[Saved entries]
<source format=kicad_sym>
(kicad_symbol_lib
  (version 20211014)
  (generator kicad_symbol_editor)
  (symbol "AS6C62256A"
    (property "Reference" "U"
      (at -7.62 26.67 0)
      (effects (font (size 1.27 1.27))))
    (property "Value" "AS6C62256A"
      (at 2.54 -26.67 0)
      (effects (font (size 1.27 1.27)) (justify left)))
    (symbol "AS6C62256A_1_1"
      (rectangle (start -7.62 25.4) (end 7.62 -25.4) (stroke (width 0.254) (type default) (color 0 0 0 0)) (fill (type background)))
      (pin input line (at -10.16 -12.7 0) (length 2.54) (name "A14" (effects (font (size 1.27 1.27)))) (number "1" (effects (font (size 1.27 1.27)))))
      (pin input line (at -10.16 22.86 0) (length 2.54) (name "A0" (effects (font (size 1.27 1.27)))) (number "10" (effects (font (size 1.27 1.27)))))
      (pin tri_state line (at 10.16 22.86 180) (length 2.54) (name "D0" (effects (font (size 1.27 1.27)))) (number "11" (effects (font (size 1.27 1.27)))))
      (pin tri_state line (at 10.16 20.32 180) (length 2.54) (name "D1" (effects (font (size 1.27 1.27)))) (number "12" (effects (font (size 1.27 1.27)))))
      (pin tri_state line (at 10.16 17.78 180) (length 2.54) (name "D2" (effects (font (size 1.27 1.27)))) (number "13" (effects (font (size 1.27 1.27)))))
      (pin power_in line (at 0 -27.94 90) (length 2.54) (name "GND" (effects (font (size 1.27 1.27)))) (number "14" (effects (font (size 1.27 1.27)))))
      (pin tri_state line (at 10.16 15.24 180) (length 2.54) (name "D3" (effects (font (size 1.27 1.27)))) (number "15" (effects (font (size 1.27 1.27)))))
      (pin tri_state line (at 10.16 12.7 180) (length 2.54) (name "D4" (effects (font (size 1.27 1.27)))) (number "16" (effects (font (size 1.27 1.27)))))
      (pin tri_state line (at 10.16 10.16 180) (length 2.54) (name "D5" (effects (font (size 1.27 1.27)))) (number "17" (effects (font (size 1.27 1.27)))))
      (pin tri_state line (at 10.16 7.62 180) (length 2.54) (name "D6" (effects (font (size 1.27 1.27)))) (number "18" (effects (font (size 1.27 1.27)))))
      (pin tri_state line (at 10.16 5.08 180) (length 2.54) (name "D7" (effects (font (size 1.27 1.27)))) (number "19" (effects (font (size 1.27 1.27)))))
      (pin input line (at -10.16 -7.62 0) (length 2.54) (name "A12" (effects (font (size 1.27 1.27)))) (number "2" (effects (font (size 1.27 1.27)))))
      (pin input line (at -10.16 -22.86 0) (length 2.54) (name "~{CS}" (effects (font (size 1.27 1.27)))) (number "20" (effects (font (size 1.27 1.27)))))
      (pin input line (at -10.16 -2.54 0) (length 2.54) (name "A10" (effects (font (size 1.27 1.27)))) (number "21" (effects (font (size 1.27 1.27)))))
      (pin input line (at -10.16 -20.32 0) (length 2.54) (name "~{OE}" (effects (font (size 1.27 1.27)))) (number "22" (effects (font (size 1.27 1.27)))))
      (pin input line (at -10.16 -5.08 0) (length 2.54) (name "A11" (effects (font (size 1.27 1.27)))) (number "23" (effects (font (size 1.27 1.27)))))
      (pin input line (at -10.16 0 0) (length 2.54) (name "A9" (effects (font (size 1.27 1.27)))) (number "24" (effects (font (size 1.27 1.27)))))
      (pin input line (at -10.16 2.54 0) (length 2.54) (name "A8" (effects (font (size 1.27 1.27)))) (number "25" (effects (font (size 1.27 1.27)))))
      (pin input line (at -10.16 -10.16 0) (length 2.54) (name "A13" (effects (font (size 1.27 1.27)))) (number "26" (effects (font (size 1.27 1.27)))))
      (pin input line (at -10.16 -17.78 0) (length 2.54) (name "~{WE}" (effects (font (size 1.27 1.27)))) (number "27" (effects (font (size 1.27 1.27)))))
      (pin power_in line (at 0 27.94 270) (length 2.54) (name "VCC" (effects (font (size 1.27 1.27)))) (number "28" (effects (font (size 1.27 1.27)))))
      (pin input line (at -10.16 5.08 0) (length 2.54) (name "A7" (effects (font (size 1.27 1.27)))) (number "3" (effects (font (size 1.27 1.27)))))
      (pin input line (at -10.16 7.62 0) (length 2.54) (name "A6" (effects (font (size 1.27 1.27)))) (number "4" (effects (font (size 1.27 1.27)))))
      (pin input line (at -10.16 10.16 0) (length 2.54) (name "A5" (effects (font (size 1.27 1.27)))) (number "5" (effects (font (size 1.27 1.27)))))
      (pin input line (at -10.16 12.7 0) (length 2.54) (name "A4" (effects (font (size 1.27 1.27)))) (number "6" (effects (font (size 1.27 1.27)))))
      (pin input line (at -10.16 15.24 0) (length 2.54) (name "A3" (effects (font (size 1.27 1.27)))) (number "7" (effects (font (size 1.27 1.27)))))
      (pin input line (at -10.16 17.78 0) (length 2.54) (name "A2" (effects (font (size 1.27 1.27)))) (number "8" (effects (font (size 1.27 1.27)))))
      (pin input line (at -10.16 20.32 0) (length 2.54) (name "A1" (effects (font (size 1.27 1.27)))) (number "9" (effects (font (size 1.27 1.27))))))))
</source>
---
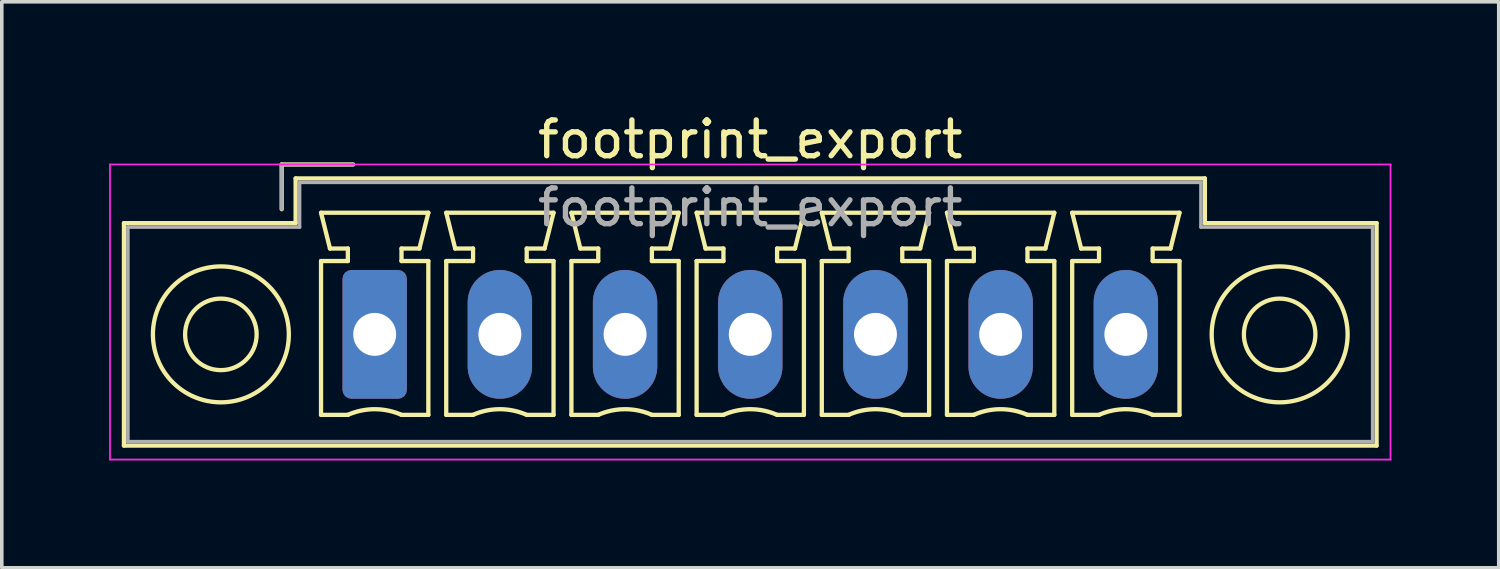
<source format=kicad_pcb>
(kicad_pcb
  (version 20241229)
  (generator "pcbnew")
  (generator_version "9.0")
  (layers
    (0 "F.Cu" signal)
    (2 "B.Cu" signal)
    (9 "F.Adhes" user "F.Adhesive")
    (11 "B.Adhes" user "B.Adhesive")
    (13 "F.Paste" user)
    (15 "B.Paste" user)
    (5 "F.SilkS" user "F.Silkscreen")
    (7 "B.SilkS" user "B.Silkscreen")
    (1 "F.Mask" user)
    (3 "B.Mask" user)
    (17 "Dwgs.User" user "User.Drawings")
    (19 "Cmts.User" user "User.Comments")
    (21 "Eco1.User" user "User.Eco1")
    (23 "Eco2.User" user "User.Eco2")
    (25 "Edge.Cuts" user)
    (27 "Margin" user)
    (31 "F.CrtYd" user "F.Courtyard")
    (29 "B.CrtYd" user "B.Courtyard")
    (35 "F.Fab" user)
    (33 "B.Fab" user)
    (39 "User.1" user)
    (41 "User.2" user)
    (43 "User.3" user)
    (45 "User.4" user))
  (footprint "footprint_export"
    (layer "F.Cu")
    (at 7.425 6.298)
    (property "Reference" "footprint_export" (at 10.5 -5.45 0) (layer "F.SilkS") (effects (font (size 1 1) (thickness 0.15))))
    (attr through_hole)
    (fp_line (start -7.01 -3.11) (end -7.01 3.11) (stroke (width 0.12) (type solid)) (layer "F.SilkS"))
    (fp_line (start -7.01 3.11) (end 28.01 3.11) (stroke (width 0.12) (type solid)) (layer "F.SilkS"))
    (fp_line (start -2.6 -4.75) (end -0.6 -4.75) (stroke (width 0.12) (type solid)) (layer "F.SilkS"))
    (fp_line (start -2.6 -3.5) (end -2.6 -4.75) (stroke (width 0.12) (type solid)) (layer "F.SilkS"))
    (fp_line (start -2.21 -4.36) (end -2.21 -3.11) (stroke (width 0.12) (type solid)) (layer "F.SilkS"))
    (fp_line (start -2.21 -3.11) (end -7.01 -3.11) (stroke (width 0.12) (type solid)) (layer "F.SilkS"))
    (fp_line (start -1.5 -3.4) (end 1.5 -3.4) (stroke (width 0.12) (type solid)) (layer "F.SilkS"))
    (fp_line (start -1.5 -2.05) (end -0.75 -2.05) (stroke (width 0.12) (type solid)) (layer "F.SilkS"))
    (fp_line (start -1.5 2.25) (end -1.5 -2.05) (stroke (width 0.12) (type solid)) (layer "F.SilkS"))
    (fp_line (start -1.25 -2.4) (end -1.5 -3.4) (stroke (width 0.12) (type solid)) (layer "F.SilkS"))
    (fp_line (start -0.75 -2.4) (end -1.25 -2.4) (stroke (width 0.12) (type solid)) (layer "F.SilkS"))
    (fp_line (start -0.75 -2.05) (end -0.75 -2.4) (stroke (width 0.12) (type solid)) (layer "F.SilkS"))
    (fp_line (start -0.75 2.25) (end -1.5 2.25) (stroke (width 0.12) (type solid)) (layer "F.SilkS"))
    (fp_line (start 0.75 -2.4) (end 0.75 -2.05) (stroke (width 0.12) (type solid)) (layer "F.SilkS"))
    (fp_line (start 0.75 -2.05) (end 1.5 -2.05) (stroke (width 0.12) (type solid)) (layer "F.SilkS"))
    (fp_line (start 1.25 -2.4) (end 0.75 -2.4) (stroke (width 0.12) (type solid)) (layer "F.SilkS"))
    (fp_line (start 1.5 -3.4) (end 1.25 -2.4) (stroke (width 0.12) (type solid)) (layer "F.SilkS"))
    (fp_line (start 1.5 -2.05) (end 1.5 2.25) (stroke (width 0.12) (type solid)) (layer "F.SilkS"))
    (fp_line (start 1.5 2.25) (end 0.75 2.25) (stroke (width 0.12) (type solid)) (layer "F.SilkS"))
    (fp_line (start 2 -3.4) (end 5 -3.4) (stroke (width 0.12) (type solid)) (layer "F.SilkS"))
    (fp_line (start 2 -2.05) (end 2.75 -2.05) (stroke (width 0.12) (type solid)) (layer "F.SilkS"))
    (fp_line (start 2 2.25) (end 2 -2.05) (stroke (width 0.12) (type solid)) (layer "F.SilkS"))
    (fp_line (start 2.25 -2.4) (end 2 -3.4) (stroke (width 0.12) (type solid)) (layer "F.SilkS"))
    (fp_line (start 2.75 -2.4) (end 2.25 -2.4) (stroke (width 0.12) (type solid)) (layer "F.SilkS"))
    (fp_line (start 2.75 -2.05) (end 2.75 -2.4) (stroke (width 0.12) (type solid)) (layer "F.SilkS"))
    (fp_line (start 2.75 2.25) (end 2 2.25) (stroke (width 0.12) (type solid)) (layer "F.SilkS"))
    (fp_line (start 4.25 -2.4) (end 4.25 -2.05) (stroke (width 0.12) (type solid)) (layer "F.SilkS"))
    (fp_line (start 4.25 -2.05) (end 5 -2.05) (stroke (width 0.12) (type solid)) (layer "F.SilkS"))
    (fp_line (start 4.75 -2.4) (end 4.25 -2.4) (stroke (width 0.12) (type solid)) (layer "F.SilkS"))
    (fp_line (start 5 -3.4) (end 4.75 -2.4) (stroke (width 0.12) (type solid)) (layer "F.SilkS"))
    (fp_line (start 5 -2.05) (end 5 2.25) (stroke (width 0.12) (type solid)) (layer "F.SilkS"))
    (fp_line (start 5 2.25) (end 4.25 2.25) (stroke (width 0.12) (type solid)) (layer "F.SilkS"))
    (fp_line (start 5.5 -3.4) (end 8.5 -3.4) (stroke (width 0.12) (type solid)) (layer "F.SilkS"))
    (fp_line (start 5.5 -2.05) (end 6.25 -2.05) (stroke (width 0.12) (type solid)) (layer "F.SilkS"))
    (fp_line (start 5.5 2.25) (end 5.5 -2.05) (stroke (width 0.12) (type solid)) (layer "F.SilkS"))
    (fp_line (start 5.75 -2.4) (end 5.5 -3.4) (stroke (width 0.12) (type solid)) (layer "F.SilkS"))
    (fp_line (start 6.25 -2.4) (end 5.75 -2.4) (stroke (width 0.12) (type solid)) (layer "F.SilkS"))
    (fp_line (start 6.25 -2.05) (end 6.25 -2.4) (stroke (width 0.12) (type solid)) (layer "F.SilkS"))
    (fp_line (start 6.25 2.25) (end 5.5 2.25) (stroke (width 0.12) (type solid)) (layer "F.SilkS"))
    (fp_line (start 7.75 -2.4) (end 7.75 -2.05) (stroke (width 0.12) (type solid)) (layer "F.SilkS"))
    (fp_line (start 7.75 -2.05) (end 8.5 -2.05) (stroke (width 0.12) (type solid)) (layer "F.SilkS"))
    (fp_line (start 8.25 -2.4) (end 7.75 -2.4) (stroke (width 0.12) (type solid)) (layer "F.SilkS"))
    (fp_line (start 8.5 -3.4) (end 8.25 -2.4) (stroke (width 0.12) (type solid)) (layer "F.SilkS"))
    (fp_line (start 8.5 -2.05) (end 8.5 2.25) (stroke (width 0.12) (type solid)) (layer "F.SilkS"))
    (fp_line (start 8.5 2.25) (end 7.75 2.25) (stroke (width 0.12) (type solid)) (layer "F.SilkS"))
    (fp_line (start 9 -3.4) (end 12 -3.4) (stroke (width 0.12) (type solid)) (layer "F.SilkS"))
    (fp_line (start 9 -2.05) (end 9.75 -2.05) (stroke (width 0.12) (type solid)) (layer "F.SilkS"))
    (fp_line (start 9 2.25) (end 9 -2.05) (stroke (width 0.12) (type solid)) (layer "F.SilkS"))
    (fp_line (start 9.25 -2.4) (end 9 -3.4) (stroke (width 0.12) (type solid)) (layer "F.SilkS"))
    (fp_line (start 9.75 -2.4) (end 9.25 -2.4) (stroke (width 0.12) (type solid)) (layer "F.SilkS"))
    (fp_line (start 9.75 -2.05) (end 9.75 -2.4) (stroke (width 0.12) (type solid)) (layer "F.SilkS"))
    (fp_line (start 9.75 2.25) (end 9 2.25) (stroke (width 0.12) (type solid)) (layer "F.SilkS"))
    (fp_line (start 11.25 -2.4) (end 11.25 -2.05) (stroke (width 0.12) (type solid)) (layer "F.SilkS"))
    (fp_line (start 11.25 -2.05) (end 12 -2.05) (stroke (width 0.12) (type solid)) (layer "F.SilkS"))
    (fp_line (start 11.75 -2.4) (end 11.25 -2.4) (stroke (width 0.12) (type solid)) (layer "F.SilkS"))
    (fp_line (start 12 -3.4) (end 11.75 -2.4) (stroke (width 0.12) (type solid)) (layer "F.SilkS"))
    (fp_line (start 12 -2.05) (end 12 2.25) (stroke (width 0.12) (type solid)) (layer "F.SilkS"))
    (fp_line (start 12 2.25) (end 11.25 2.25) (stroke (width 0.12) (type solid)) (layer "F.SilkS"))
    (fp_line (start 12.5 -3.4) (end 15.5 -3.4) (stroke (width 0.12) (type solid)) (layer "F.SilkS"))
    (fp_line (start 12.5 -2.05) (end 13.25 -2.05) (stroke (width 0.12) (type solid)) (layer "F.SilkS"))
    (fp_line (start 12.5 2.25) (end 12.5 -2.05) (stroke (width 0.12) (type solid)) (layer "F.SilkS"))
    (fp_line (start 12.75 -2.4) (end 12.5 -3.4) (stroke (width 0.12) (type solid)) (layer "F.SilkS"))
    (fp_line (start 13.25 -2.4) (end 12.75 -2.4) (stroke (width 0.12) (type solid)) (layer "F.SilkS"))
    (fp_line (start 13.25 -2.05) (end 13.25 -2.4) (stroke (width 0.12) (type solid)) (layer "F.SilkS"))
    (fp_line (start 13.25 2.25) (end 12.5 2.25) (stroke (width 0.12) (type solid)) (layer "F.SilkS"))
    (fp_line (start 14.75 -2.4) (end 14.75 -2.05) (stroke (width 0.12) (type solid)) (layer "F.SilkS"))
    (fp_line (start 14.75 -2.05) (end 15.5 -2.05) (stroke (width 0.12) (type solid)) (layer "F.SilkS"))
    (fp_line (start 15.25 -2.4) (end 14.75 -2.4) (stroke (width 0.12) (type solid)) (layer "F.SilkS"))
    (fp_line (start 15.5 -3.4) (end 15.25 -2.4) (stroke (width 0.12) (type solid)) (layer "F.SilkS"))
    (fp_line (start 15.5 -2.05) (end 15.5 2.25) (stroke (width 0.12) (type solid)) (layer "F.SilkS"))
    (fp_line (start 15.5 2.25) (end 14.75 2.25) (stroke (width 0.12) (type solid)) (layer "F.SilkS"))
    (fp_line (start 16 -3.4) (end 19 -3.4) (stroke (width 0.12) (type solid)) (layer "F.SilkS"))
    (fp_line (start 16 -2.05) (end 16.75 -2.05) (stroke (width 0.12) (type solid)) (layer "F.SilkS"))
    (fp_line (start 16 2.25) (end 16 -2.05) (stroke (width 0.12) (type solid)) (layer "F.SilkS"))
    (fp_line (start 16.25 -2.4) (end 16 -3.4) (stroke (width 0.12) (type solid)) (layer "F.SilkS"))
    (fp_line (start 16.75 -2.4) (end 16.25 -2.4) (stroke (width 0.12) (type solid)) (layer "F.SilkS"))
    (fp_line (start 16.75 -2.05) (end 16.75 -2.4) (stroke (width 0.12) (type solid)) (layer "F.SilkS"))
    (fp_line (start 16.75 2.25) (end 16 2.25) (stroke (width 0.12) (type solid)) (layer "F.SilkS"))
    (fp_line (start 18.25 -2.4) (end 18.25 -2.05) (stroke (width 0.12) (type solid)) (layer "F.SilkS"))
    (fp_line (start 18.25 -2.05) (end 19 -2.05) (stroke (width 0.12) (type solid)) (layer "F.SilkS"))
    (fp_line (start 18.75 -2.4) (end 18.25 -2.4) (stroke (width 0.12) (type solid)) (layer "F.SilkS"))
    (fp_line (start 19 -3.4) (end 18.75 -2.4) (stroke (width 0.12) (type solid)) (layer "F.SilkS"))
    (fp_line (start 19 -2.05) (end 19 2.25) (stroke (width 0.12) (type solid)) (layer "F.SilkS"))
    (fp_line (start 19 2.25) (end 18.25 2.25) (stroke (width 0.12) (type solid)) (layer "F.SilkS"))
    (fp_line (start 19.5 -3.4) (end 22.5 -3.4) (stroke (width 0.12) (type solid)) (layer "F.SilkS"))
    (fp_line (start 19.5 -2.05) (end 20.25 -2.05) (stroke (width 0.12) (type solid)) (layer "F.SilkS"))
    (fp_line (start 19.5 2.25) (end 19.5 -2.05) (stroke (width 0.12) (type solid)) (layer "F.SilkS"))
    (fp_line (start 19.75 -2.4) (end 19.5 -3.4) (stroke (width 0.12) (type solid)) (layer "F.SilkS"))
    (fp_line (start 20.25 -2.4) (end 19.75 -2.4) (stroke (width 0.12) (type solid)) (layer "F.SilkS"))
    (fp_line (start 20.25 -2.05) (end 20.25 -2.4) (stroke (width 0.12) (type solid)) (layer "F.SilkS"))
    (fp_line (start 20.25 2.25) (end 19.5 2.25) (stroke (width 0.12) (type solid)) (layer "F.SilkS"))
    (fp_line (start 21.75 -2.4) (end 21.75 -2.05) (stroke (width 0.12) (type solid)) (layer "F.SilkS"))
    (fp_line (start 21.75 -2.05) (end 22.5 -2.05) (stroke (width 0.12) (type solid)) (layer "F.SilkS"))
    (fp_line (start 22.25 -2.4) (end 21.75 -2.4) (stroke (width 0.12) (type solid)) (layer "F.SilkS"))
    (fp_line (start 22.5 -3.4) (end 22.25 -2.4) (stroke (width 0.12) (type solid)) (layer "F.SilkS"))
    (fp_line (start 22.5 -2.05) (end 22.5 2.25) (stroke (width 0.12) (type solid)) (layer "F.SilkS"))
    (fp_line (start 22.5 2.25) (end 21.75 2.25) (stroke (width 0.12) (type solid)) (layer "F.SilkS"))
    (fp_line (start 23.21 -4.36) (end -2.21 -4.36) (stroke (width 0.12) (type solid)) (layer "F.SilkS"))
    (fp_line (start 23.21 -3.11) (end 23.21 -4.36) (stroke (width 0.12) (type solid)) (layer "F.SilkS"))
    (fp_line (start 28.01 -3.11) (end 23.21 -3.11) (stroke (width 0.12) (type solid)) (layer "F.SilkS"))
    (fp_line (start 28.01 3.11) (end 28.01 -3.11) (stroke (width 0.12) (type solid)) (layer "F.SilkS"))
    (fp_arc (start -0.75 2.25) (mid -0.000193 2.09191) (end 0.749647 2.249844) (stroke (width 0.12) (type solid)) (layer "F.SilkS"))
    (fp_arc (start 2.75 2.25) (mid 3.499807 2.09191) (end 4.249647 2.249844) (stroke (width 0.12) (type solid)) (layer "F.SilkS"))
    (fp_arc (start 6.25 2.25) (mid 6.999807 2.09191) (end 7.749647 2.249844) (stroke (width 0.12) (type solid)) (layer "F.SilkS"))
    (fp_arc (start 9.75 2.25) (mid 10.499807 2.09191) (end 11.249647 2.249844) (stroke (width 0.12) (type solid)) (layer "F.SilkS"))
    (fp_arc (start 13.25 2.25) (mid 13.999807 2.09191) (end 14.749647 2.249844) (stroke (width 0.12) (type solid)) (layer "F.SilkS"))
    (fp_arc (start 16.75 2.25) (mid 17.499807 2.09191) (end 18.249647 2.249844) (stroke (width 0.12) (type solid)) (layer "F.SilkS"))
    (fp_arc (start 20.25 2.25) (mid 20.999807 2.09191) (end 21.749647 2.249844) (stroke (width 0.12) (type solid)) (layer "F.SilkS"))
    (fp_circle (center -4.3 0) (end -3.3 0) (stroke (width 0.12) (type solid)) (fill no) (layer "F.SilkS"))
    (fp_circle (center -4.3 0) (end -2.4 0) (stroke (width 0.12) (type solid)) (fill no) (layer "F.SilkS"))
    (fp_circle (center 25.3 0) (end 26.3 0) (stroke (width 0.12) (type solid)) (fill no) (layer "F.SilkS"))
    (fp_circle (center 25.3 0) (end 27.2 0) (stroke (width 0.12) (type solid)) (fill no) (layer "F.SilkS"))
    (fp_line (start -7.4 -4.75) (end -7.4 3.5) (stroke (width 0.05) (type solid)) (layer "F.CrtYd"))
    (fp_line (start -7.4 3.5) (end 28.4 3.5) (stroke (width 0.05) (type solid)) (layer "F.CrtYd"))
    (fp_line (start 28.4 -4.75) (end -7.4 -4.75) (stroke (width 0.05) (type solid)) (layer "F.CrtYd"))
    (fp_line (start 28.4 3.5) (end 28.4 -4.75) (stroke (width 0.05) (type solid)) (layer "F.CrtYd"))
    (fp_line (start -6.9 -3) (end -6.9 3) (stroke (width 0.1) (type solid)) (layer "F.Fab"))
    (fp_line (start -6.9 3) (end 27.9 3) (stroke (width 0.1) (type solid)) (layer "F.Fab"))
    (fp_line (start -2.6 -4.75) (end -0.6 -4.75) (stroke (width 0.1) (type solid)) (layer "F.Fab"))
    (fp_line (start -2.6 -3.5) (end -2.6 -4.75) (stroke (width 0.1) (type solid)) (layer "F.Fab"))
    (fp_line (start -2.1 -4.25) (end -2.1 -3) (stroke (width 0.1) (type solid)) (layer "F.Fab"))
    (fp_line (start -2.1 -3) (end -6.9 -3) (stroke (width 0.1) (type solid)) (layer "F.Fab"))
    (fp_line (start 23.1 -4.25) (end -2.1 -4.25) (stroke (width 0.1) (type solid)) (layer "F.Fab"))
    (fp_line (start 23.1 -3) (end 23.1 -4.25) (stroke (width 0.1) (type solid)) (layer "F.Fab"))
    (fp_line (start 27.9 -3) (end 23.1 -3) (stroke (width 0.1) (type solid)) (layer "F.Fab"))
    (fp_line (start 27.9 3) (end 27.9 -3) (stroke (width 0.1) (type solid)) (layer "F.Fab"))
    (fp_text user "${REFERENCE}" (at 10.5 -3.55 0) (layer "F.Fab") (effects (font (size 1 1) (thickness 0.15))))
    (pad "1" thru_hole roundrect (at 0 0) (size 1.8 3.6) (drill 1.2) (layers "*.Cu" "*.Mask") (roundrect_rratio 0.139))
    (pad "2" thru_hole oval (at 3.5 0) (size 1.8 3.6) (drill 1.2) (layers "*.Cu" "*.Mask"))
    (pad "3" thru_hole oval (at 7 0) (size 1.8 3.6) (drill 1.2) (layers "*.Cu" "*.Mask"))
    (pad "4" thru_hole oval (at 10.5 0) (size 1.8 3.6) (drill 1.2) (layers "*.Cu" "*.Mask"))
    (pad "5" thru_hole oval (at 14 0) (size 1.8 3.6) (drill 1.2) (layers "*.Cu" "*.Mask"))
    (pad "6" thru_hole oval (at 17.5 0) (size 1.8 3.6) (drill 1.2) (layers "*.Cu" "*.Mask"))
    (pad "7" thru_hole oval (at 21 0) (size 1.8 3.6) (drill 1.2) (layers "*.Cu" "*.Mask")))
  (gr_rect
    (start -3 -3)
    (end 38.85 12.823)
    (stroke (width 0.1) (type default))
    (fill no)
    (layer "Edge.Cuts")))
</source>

## What needs to be done
Take the lines above from the one containing "(fp_line (start 6.25 -2.05)" down to the one containing "(fp_line (start 8.5 -3.4)", and transcribe them exactly, both ends included.

## Answer to this exercise
    (fp_line (start 6.25 -2.05) (end 6.25 -2.4) (stroke (width 0.12) (type solid)) (layer "F.SilkS"))
    (fp_line (start 6.25 2.25) (end 5.5 2.25) (stroke (width 0.12) (type solid)) (layer "F.SilkS"))
    (fp_line (start 7.75 -2.4) (end 7.75 -2.05) (stroke (width 0.12) (type solid)) (layer "F.SilkS"))
    (fp_line (start 7.75 -2.05) (end 8.5 -2.05) (stroke (width 0.12) (type solid)) (layer "F.SilkS"))
    (fp_line (start 8.25 -2.4) (end 7.75 -2.4) (stroke (width 0.12) (type solid)) (layer "F.SilkS"))
    (fp_line (start 8.5 -3.4) (end 8.25 -2.4) (stroke (width 0.12) (type solid)) (layer "F.SilkS"))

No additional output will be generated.